Vice President Joe Biden called on President Donald Trump on Friday to release the transcript of a call with the Ukrainian president in which Trump reportedly tried to convince the country to investigate the Democratic presidential front-runner's son.

WASHINGTON (CN) – Vice President Joe Biden called on President Donald Trump on Friday to release the transcript of a call with the Ukrainian president in which Trump reportedly tried to convince the country to investigate the Democratic presidential front-runner's son.

"If these reports are true, then there is truly no bottom to President Trump's willingness to abuse his power and abase our country," Biden said in a statement. "This behavior is particularly abhorrent because it exploits the foreign policy of our country and undermines our national security for political purposes."

The Wall Street Journal reported Friday that Trump asked Ukrainian President Volodymyr Zelenski roughly eight times to work with Trump's personal attorney, Rudy Giuliani, to probe Hunter Biden's work for a Ukrainian gas company. The call is reportedly at the heart of the fight over a secretive intelligence community whistleblower complaint that has exploded into public view in recent days.

Democrats expressed outrage over the Wall Street Journal's report, accusing Trump of trying to use his position to scuttle the hopes of his chief rival in the 2020 presidential campaign.

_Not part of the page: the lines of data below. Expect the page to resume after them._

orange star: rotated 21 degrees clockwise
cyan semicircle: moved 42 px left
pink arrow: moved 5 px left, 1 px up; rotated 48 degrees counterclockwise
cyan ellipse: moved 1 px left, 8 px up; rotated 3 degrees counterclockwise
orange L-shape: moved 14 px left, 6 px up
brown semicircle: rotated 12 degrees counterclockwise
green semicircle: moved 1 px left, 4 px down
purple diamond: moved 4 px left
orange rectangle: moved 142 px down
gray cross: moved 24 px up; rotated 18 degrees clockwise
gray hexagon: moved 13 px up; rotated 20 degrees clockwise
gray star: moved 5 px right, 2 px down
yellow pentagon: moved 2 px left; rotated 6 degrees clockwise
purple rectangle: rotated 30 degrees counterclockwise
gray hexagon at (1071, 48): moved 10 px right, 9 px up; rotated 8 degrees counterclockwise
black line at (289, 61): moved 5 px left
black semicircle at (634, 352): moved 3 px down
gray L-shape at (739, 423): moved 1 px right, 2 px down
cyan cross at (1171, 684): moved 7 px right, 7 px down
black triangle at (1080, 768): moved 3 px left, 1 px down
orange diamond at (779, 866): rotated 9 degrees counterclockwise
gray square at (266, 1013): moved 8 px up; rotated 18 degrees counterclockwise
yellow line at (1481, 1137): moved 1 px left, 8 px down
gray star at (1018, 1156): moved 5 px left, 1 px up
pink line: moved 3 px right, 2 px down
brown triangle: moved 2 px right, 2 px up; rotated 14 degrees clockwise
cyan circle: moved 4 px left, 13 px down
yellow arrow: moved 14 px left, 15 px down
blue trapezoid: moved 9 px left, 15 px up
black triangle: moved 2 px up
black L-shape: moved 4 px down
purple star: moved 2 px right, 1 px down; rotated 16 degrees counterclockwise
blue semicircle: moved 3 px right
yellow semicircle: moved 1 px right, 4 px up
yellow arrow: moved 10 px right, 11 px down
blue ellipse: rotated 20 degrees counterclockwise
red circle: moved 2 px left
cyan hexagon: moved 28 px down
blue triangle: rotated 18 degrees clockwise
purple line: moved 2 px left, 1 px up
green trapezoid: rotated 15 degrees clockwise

In the weeks after the call, Politico reported the Trump administration was slow-walking a military aid package to Ukraine, though The Associated Press reported Friday the aid did not come up in the call.

"Any effort by Trump to pressure a foreign government to dig up dirt on his political opponent, while holding up vital military aid to that country, is both corrupt and a grave threat to American interests," Representative Adam Schiff of California, the chair of the House Intelligence Committee, tweeted Friday. "No explicit quid pro quo is necessary to betray your country."

Trump has dismissed the complaint as from a "partisan whistleblower," but the incident has roiled Democrats in Congress, who are demanding access to information about it.

A whistleblower filed a complaint, reportedly about Trump's request, and deemed it an "urgent concern" which would trigger a mandatory process to disclose the complaint to congressional intelligence committees. But Acting Director of National Intelligence Joseph Maguire, after consulting with the Justice Department, disagreed with the designation and determined the complaint did not have to go to Congress.